When we are three, running around in circles makes sense to us. Actually, we don’t have so much as a clue what “sense” even means – running in circle is fun & that’s enough.
As we grow older & begin to realize that what we do has more value to us than jpgs the doing, we begin to be more aware of what has meaning to us. What matters,
It seems that the underlying common factor shared by folks who get a kick out of life is that their lives have meaning. They might not have two nickels to rub together, but if their life has meaning, they are satisfied at the deepest level, even while wondering about basics like food shelter transportation.

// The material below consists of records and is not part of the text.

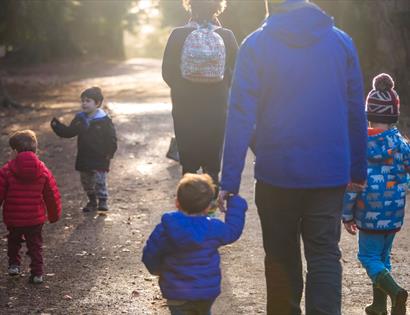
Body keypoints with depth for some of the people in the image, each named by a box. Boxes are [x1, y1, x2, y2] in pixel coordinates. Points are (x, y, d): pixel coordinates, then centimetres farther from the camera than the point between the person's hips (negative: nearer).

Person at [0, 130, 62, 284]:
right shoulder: (43, 171, -3)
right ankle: (37, 273, 10)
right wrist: (54, 215, 18)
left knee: (13, 242, 25)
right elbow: (53, 196, 4)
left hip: (13, 219, -1)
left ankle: (14, 264, 18)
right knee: (35, 244, 14)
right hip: (36, 219, 1)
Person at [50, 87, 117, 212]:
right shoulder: (79, 119, 4)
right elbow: (68, 132, 10)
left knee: (100, 181, -4)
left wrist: (109, 153, -17)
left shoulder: (104, 120, -12)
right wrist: (57, 126, -3)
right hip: (84, 158, 6)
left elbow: (111, 138, -11)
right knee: (86, 182, 14)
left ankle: (102, 201, 10)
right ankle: (92, 201, 29)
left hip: (99, 159, -6)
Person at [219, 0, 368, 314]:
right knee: (325, 256, 3)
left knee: (282, 256, 14)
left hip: (277, 173, -1)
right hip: (330, 175, 1)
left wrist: (229, 181, -7)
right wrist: (358, 170, 13)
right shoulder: (341, 41, 1)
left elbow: (240, 117, -9)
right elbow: (356, 111, 5)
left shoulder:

Conversely, someone can be as rich as Bezos or Buffett, but if they don’t feel in their bones that what they do matters, they’re going to have a level of dissatisfaction, disharmony that no amount of money or power, things or stature can dissipate.
The ideal is a balance of work that matters with income that keeps life humming. Because worry about basics IS a terribly drain on our energies, on our capacity to do our best. When a dear friend got s new car, she gifted her old one, a godsend since our stout-hearted & true Gibbs (a 1999 Camry) had worn through its brake lining & – at 139,000 miles – it didn’t make sense to repair our beloved vehicle. But tender & true Bessie (a Corolla) had 138,000 miles on her when she came into our care – wondrous wheels for those without, but not suitable for tootling grannie clients around on play dates. Until I get in-home playfulness services like Cyber Access for the Technically Timid & film fests up & running, our ability to grow our client base is stunted, due to lack of enough money to get a low mileage used car. A classic vicious cycle.
Money is good. Money can facilitate a life of meaning, use, service. Bill & Melinda Gates are famous for realizing that while they are rich beyond imagination, their wisest investment is in helping others.
Being poor does not endow us with a certain nobility. Doing well doesn’t make us complacent. Being rich doesn’t make us a heartless money grabber. It’s HOW we use what we have to fashion lives, big or small, with meaning that matters.